After quite some time, we had initiated short positions on markets around 5385 Nifty futures.

Hold on to shorts for bigger gains

‘Sell on rise’ was our call last week and we did get a decent rise in the first couple of days in a truncated week. After quite some time, we had initiated short positions on markets around 5385 Nifty futures. More than one reason compelled us to do so.

First and foremost, sticking to derivatives data, one very interesting and important observation is that Nifty index futures open interest, in terms of the number of units, has gone down to multi-year non-expiry day low.

If we compare last week’s open interest with expiry-day open interest, then it is comparable to two lows formed in December 2010 and July 2011. Implied volatility during these two months’ expiry was very low. This is what we are facing today — very low open interest and very low implied volatility.

So what? After such data, markets have taken a plunge and both times the fall has been in double digits, percentage-wise. So are we saying that same may happen again? Maybe yes, maybe not. But a correction looks quite possible. As of now, we are banking on  the support zone around 5000-5050.

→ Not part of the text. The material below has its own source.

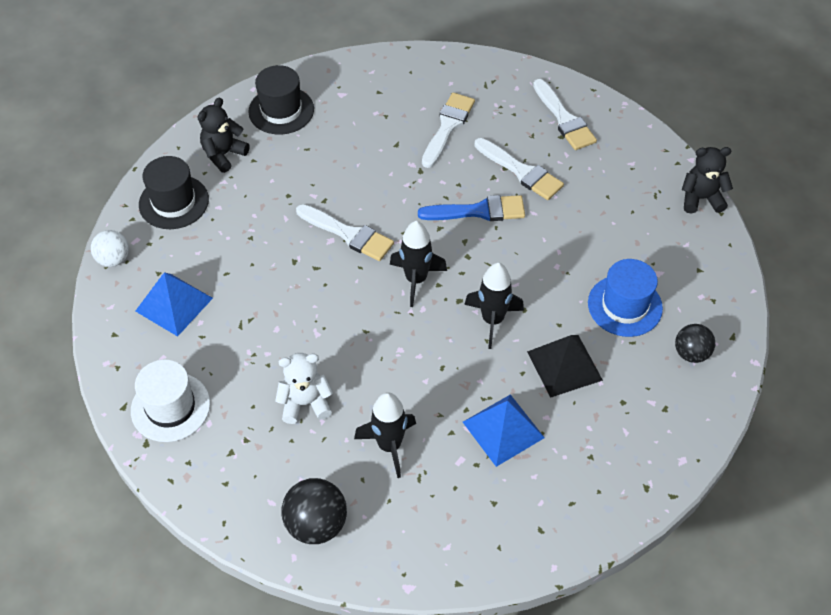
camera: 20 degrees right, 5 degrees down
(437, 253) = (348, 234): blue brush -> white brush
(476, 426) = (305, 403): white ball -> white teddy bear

Do not go long but cover short positions, then, if data don’t point to further negativity.

It’s visible to all that liquidity is drying up at the FIIs’ end and feelers from the US Fed that there may not be any quantitative easing soon is doing no good to expectation of increased fund flows into equity.

And more than what the Fed has to say, it’s our observation on US bond yields and its correlation with equities which is making us feel a bit skeptical on liquidity. At the fag end of December 2011, we became bullish on markets. One of the reasons we cited then was that markets are at lower levels and so are bond yields which were near the bottom of the 1.75-2.10% range.

Now, if we compare it with the current scenario, then it becomes clear that bond yields have already surpassed the higher end of the above band and are around 2.23%. Equity markets are also at their recent highs.

It’s known to all that one may not see a rise in interest rates in the US, so one should not expect further significant rise in yields. So, at this juncture, a fund may see a better risk-reward ratio in debt compared to equity.

This week, we anticipate that there would be a rise in open interest and a rise in implied volatility. A majority of times, this kind of thing would happen when markets correct. Short positions formed last week should not be covered in hurry and buying near 5200, the so-called support, is also a strict no-no.